The batteries in these vehicles have been known to overheat, burst into flames, or even explode. CNN reports that “Lithium-ion batteries, whether they’re in cars, smartphones or automobiles, can catch fire if they’ve been improperly manufactured, damaged or abused or if the software that protects the battery from getting too much or too little electric charge failed to do its job.” Although rare, fires caused by electric car batteries are very difficult to extinguish and risk setting neighbouring cars or other things nearby on fire.
Are electric cars ‘green’? Yes, if electricity from renewable sources is used. If not, pollution is always present, not where the car is used, but where energy is produced from fossil fuels.

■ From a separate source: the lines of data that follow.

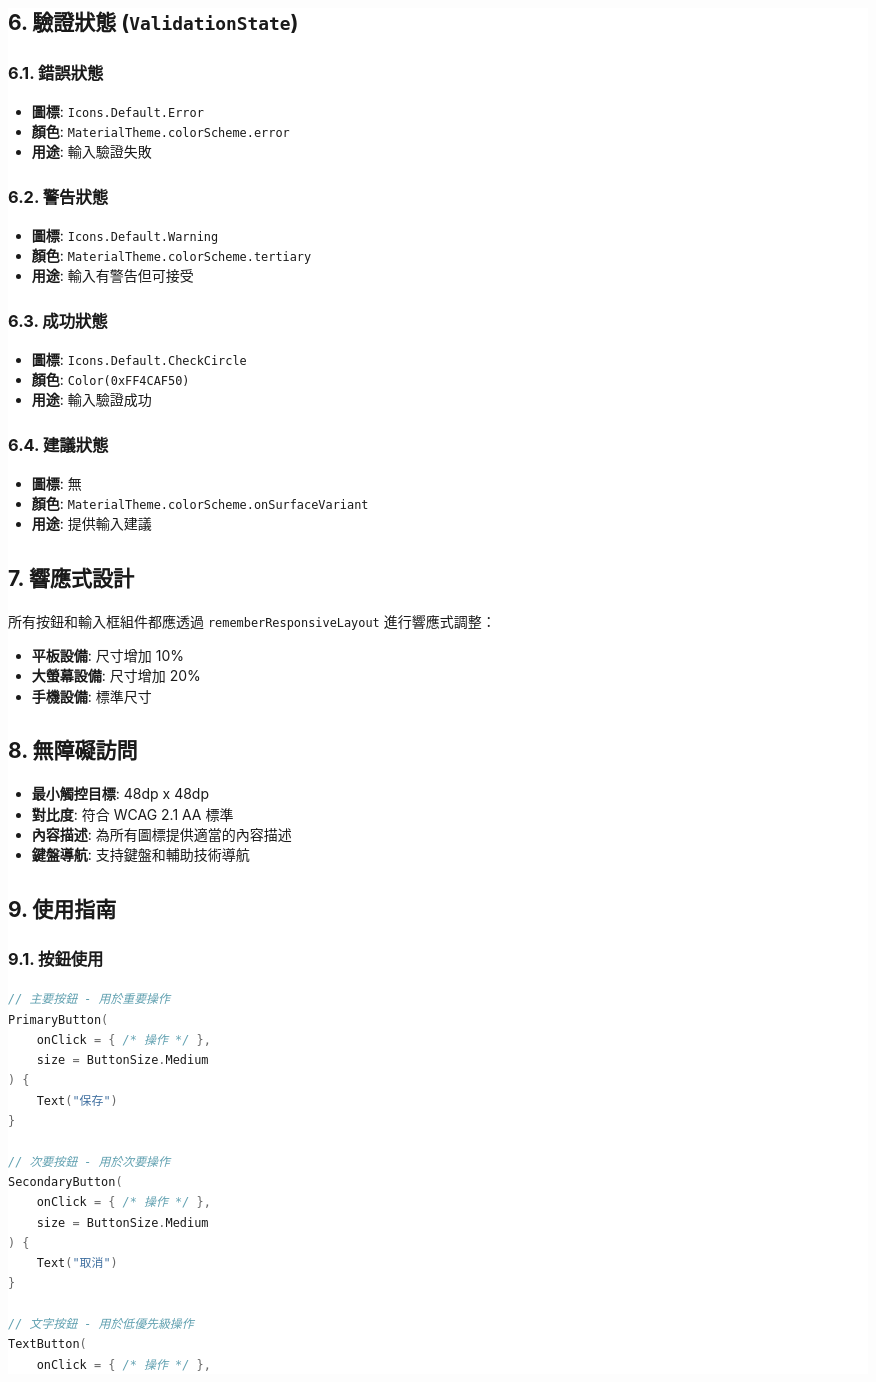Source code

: ## 6. 驗證狀態 (`ValidationState`)

### 6.1. 錯誤狀態
- **圖標**: `Icons.Default.Error`
- **顏色**: `MaterialTheme.colorScheme.error`
- **用途**: 輸入驗證失敗

### 6.2. 警告狀態
- **圖標**: `Icons.Default.Warning`
- **顏色**: `MaterialTheme.colorScheme.tertiary`
- **用途**: 輸入有警告但可接受

### 6.3. 成功狀態
- **圖標**: `Icons.Default.CheckCircle`
- **顏色**: `Color(0xFF4CAF50)`
- **用途**: 輸入驗證成功

### 6.4. 建議狀態
- **圖標**: 無
- **顏色**: `MaterialTheme.colorScheme.onSurfaceVariant`
- **用途**: 提供輸入建議

## 7. 響應式設計

所有按鈕和輸入框組件都應透過 `rememberResponsiveLayout` 進行響應式調整：

- **平板設備**: 尺寸增加 10%
- **大螢幕設備**: 尺寸增加 20%
- **手機設備**: 標準尺寸

## 8. 無障礙訪問

- **最小觸控目標**: 48dp x 48dp
- **對比度**: 符合 WCAG 2.1 AA 標準
- **內容描述**: 為所有圖標提供適當的內容描述
- **鍵盤導航**: 支持鍵盤和輔助技術導航

## 9. 使用指南

### 9.1. 按鈕使用

```kotlin
// 主要按鈕 - 用於重要操作
PrimaryButton(
    onClick = { /* 操作 */ },
    size = ButtonSize.Medium
) {
    Text("保存")
}

// 次要按鈕 - 用於次要操作
SecondaryButton(
    onClick = { /* 操作 */ },
    size = ButtonSize.Medium
) {
    Text("取消")
}

// 文字按鈕 - 用於低優先級操作
TextButton(
    onClick = { /* 操作 */ },
```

Is there a definitive solution?
What does the future hold? We don’t know for sure yet, but electric and hydrogen cars will have a place in the mobility of the future when the technologies are fully developed and the problems minimised. Electric cars will probably replace petrol cars and hydrogen cars the diesel. But this is just a personal hypothesis.
Until then, we will use our old cars together with electric and hybrid cars.
Alternative fuels (e-fuels, also called electro-fuels, powerfuel or Power-to-X (PtX)) should also be mentioned. These could give internal combustion engines a new chance in the energy transition. Still, according to an analysis by www.transportenvironment.org, they will only cover 5 million of the estimated 287 million cars in 2035. They are considered to be highly inefficient because more energy is consumed to produce them than using electric cars directly. In addition, according to another analysis made by the same site, the greenhouse gas reduction with the use of e-fuels would be around 5-7%, not enough to be a viable alternative to traditional fuels.